L'analyse de la volatilité et des événements de choc identifie trois épisodes notables :

Partenaire Type de choc Flux Centre Hausse de prix Part de valeur
Royaume-Uni Prix Exportations 2020 +128,1 % 28,1 %
Suisse Prix Exportations 2020 +80,6 % 20,8 %
Ukraine Prix Exportations 2023 +307,1 % 0,4 %

Les chocs de prix sur les exportations vers le Royaume-Uni et la Suisse autour de 2020 correspondent vraisemblablement à la livraison de grandes commandes à forte valeur unitaire (par exemple, des rames Eurostar ou des trains pour les CFF), combinées aux perturbations liées au Brexit et à la pandémie de Covid-19. Le choc ukrainien de 2023, bien que de faible poids global, reflète la destruction des infrastructures ferroviaires dans le contexte du conflit et l'arrêt quasi total des échanges.


Conclusion

Entre 2015 et 2025, le marché des automotrices électriques (CN 860310) a profondément muté. L'Union européenne reste un acteur majeur, avec un excédent commercial de 430 M€ en 2025, mais celui-ci s'est réduit d'un tiers face à des importations en forte hausse (+134 % en valeur). La dynamique dominante est celle d'une premiumisation : moins de véhicules échangés, mais à des prix unitaires considérablement plus élevés, reflet des exigences technologiques croissantes du secteur.

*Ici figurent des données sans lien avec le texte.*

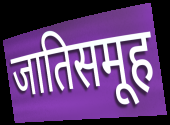
जातिसमूह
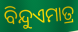
ବିନ୍ଦୁଏମାତ୍ର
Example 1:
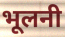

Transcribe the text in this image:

भूलनी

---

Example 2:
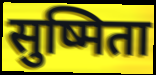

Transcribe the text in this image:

सुष्मिता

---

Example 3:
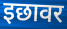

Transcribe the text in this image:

इछावर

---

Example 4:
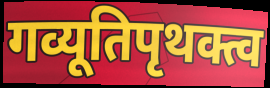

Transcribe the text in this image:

गव्यूतिपृथक्त्व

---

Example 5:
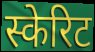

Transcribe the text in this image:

स्केरिट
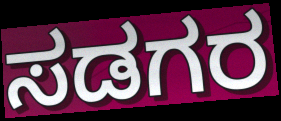
ಸಡಗರ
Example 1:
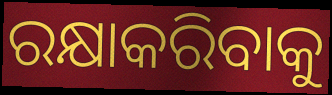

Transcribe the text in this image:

ରକ୍ଷାକରିବାକୁ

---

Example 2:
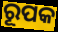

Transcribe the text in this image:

ରୂପକ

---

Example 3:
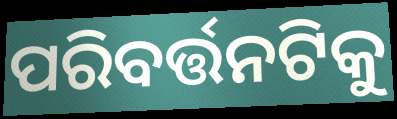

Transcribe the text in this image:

ପରିବର୍ତ୍ତନଟିକୁ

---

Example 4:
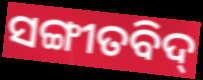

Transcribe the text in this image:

ସଙ୍ଗୀତବିଦ୍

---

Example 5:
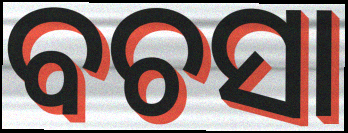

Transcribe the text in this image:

ବଚସା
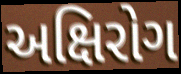
અક્ષિરોગ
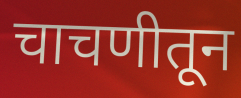
चाचणीतून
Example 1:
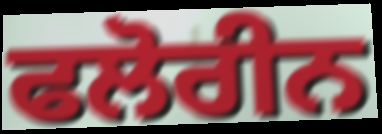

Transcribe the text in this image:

ਫਲੋਰੀਨ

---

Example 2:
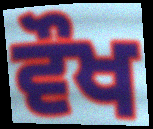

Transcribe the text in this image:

ਵੌਖ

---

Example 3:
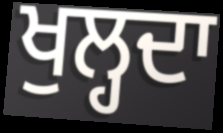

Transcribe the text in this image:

La géographie commerciale s'est recentrée autour de la Suisse, principal partenaire des deux côtés, tandis que des fournisseurs comme la Serbie et la Corée du Sud ont émergé. Au sein de l'UE, l'industrie s'est concentrée géographiquement autour de l'Allemagne, de la Tchéquie et de l'Autriche, au détriment de la France et de l'Italie. Cette restructuration, conjuguée à la chute de 90 % du nombre de pièces produites malgré un triplement de la valeur de production, témoigne d'une consolidation industrielle autour de projets de grande envergure.

Les risques identifiés portent sur la concentration croissante des exportations (HHI en hausse de 184 %), la dépendance accrue aux importations et la vulnérabilité à des chocs ponctuels sur des marchés-clés. À l'horizon, la poursuite de l'électrification des réseaux ferroviaires européens et les objectifs du Pacte vert devraient soutenir la demande, mais la capacité de l'industrie européenne à maintenir sa compétitivité face aux nouveaux entrants asiatiques constituera un défi structurant.

Généré le 2026-08-08. Les chiffres reflètent les données d’Eurostat au moment de la génération et n’incluent pas les révisions ultérieures.

Généré automatiquement : ce rapport vise à accélérer l’analyse humaine, pas à la remplacer.